I've sqooped a fairly large table into a CDH4.5 cluster. To save space and still have splittable files I've used LZO compression and setup LZO as per the cloudera instructions .
Sqoop makes a single large LZO file(+index) for the initial import and adds smaller LZO+index files for the subsequent incremental sqoop imports.
My problem is that Pig doesn't seem to split the LZO files for its import, while Hive does so perfectly. Running a simple pig script gives me exactly 7 mappers, which is identical to the lzo files in the HDFS dir. 6 complete quickly(the incremental files) but 1 takes a very long time. Can't verify but that has to be the one large file(90+ Gigs)
At the same time Hive can do a query on the exact same table and get 700+ mappers no problem. So the LZO is splittable, but Pig seems not split them.
LZO in the Pig script seems to be enabled since I'm getting these messages:
INFO com.hadoop.compression.lzo.GPLNativeCodeLoader - loaded native gpl library
INFO com.hadoop.compression.lzo.lzoCodec - Successfully loaded & initialized native-lzo library [hadoop-lzo rev null]
Seems like Pig can read the LZO files, but does not read the index files with those filed to determine split points.
Is there another way to sqoop data into a compressed container format(any) and have Hive and Pig understand its splits?
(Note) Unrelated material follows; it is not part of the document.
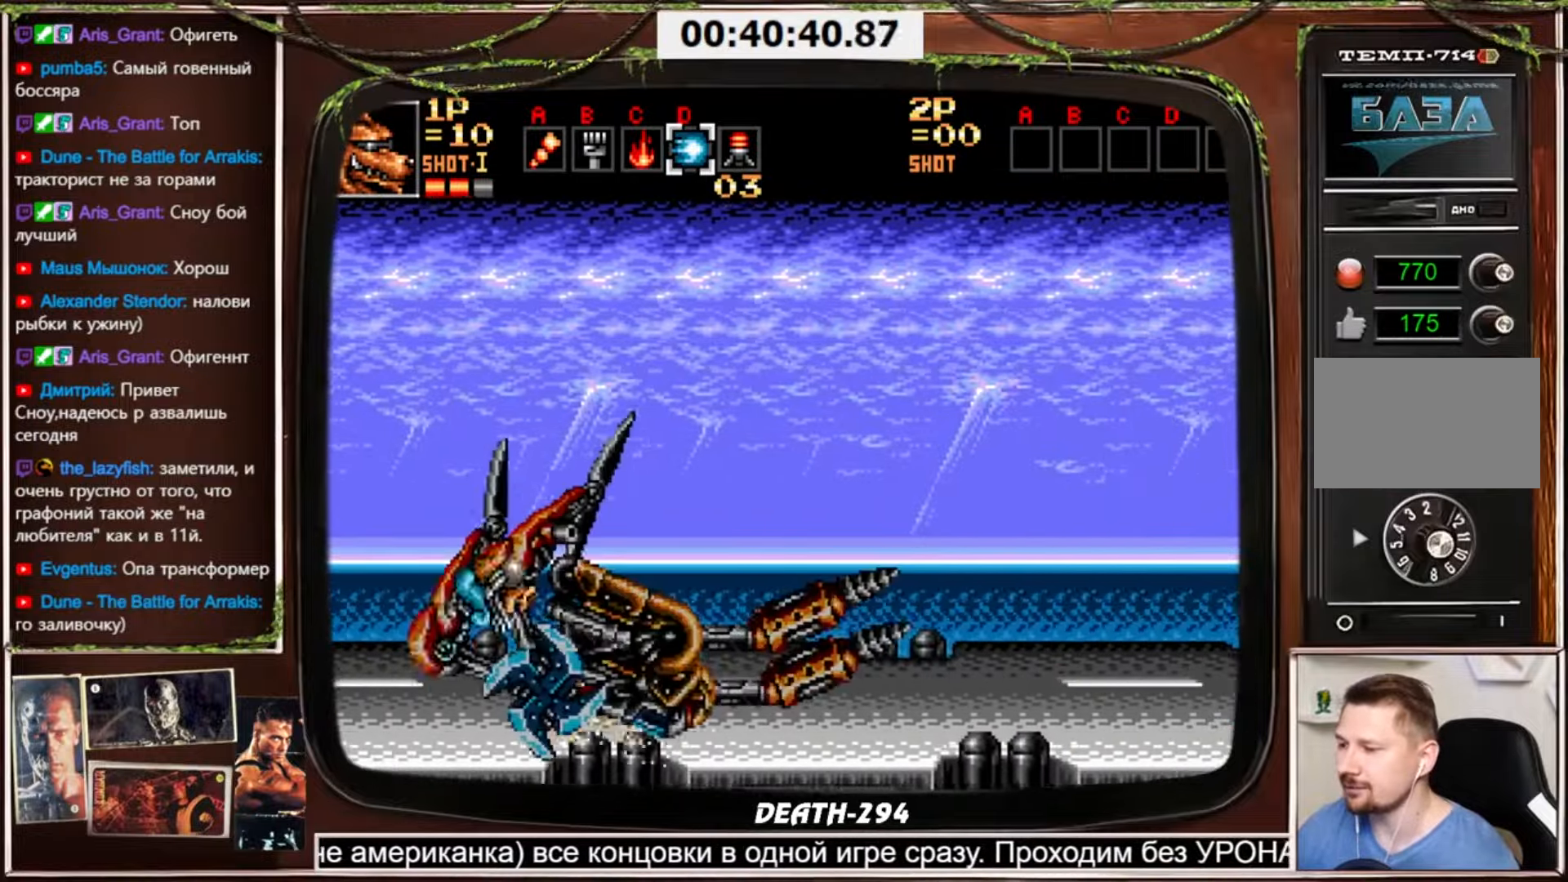
{"buttons": ["CROSS", "DPAD_RIGHT"], "events": [[67, "DPAD_RIGHT", "down"], [334, "CIRCLE", "up"]]}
- Sqooping with snappy will not result in splittable files
- Sqooping to hive and using --as-avrofile + snappy is not compatible
Asside from the EB libs, the only way I see is not using compression, is this correct?
Thnx for the hint, to be complete:
Sqooped data to Hive uses '\u0001' as a field delimiter. LzoTextLoader does not support adding a custom delimiter, use LzoTokenizedLoader for that. Works like a charm after that :smileywink: